Delta Air Lines intends to fold its Song low-fare airline operation back into the mainline while introducing Song's customer-pleasing attributes, including live seatback television, MP3 music programming and leather seats, to at least 52 additional mainline aircraft.
Delta also will add first-class sections to Song's current fleet of 48 757-200s, making the product more attractive to higher-yield business travelers who can use status and miles to upgrade to the front of the cabin, something they cannot do with Song's current one-class configuration.
Song will continue to fly as a separate brand and customers will be able to book flights until May 2006. The aircraft then will be scheduled on "high-demand routes" during the transition, replacing widebodies being transferred to international service. The Song product initially will be offered on all of Delta's transcontinental flights from fall 2006 and eventually will be expanded to include all routes of more than 1,750 mi.
Song was launched in April 2003 primarily to recapture East Coast leisure traffic lost to JetBlue. It was expanded to transcon markets in the face of low-fare expansion into the New York-West Coast markets in 2003-04 but was kept away from Delta's hubs, likely out of concern that yields would be diluted. Ironically, that meant low-yield leisure travelers arguably were enjoying a better inflight product, for less money, than high-value business customers.
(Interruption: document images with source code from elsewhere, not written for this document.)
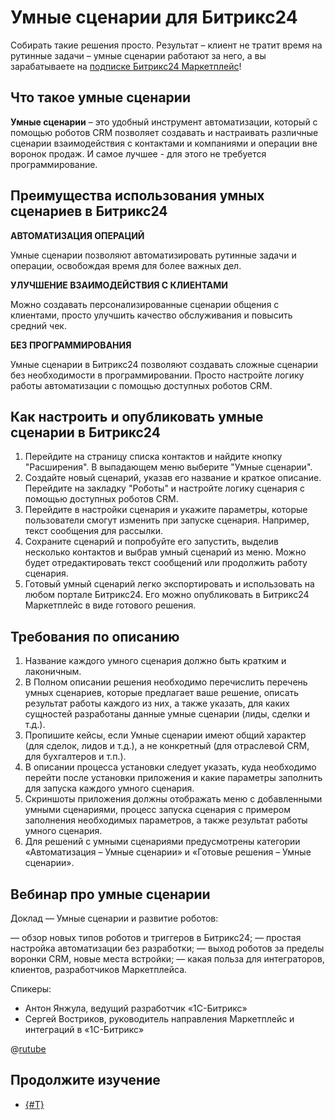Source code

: # Умные сценарии для Битрикс24

Собирать такие решения просто. Результат – клиент не тратит время на рутинные задачи – умные сценарии работают за него, а вы зарабатываете на [подписке Битрикс24 Маркетплейс](../monetization/index.md)!

## Что такое умные сценарии

**Умные сценарии** – это удобный инструмент автоматизации, который с помощью роботов CRM позволяет создавать и настраивать различные сценарии взаимодействия с контактами и компаниями и операции вне воронок продаж. И самое лучшее - для этого не требуется программирование.

## Преимущества использования умных сценариев в Битрикс24

**АВТОМАТИЗАЦИЯ ОПЕРАЦИЙ**

Умные сценарии позволяют автоматизировать рутинные задачи и операции, освобождая время для более важных дел.

**УЛУЧШЕНИЕ ВЗАИМОДЕЙСТВИЯ С КЛИЕНТАМИ**

Можно создавать персонализированные сценарии общения с клиентами, просто улучшить качество обслуживания и повысить средний чек.

**БЕЗ ПРОГРАММИРОВАНИЯ**

Умные сценарии в Битрикс24 позволяют создавать сложные сценарии без необходимости в программировании. Просто настройте логику работы автоматизации с помощью доступных роботов CRM.

## Как настроить и опубликовать умные сценарии в Битрикс24

1. Перейдите на страницу списка контактов и найдите кнопку "Расширения". В выпадающем меню выберите "Умные сценарии".
2. Создайте новый сценарий, указав его название и краткое описание. Перейдите на закладку "Роботы" и настройте логику сценария с помощью доступных роботов CRM.
3. Перейдите в настройки сценария и укажите параметры, которые пользователи смогут изменить при запуске сценария. Например, текст сообщения для рассылки.
4. Сохраните сценарий и попробуйте его запустить, выделив несколько контактов и выбрав умный сценарий из меню. Можно будет отредактировать текст сообщений или продолжить работу сценария.
5. Готовый умный сценарий легко экспортировать и использовать на любом портале Битрикс24. Его можно опубликовать в Битрикс24 Маркетплейс в виде готового решения. 

## Требования по описанию

1. Название каждого умного сценария должно быть кратким и лаконичным.
2. В Полном описании решения необходимо перечислить перечень умных сценариев, которые предлагает ваше решение, описать результат работы каждого из них, а также указать, для каких сущностей разработаны данные умные сценарии (лиды, сделки и т.д.).
3. Пропишите кейсы, если Умные сценарии имеют общий характер (для сделок, лидов и т.д.), а не конкретный (для отраслевой CRM, для бухгалтеров и т.п.).
4. В описании процесса установки следует указать, куда необходимо перейти после установки приложения и какие параметры заполнить для запуска каждого умного сценария.
5. Скриншоты приложения должны отображать меню с добавленными умными сценариями, процесс запуска сценария с примером заполнения необходимых параметров, а также результат работы умного сценария.
6. Для решений с умными сценариями предусмотрены категории «Автоматизация – Умные сценарии» и «Готовые решения – Умные сценарии».

## Вебинар про умные сценарии

Доклад — Умные сценарии и развитие роботов:

— обзор новых типов роботов и триггеров в Битрикс24;
— простая настройка автоматизации без разработки;
— выход роботов за пределы воронки CRM, новые места встройки;
— какая польза для интеграторов, клиентов, разработчиков Маркетплейса.

Спикеры:

- Антон Янжула, ведущий разработчик «1С-Битрикс»
- Сергей Востриков, руководитель направления Маркетплейс и интеграций в «1С-Битрикс»

@[rutube](https://rutube.ru/video/private/d348f3c78040cd9ce07fd831950679bd/?p=CDceQ1-pw2ot-UCbKUVRWg)

## Продолжите изучение

- [{#T}](common-requirements.md)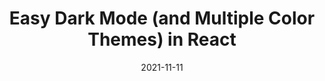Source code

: ---
date: 2021-11-11
permalink: false
publisher: css
tags:
  - react
  - dark-mode
  - theming
target_url: https://css-tricks.com/easy-dark-mode-and-multiple-color-themes-in-react/
title: Easy Dark Mode (and Multiple Color Themes) in React
---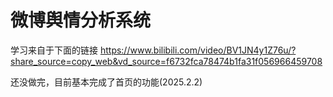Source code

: # 微博舆情分析系统
学习来自于下面的链接
https://www.bilibili.com/video/BV1JN4y1Z76u/?share_source=copy_web&vd_source=f6732fca78474b1fa31f056966459708

还没做完，目前基本完成了首页的功能(2025.2.2)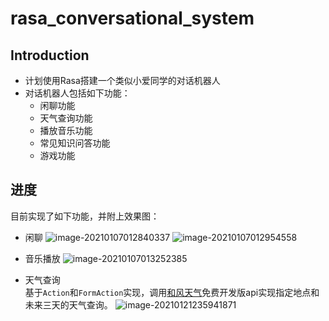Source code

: # rasa_conversational_system

## Introduction
- 计划使用Rasa搭建一个类似小爱同学的对话机器人
- 对话机器人包括如下功能：
    - 闲聊功能
    - 天气查询功能
    - 播放音乐功能
    - 常见知识问答功能
    - 游戏功能

## 进度
  目前实现了如下功能，并附上效果图：
- 闲聊
  ![image-20210107012840337](https://tva1.sinaimg.cn/large/008eGmZEgy1gmehnm7c3lj310o0qomzl.jpg)
  ![image-20210107012954558](https://tva1.sinaimg.cn/large/008eGmZEgy1gmehoufg64j30vm0u077a.jpg)

- 音乐播放
  ![image-20210107013252385](https://tva1.sinaimg.cn/large/008eGmZEgy1gmehry0hm1j31ot0u0dop.jpg)

- 天气查询
  <br>基于`Action`和`FormAction`实现，调用[和风天气](https://id.qweather.com)免费开发版api实现指定地点和未来三天的天气查询。
  ![image-20210121235941871](https://tva1.sinaimg.cn/large/008eGmZEgy1gmvrdoe1hsj30y70u0q6z.jpg)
"As part of our [Chapter 11] restructuring, we have the opportunity to deploy Song aircraft seasonally to more profitable flying--including our hubs--and to further simplify our operations while expanding the great travel experience on Song to more Delta customers," Delta COO Jim Whitehurst stated.
JP Morgan analyst Jamie Baker viewed the step as a positive for Delta and a negative for JetBlue. In a report released Friday, he suggested Song will siphon "higher-yield demand from the competition." Legacy competitors also will lose out, he argued: "Passengers prefer live television and listening to 80s Classics over paying $1 for a bag of trail mix [Northwest] or having their pillow taken away [American]. Longer-term, legacies and LCCs alike will be increasingly disadvantaged."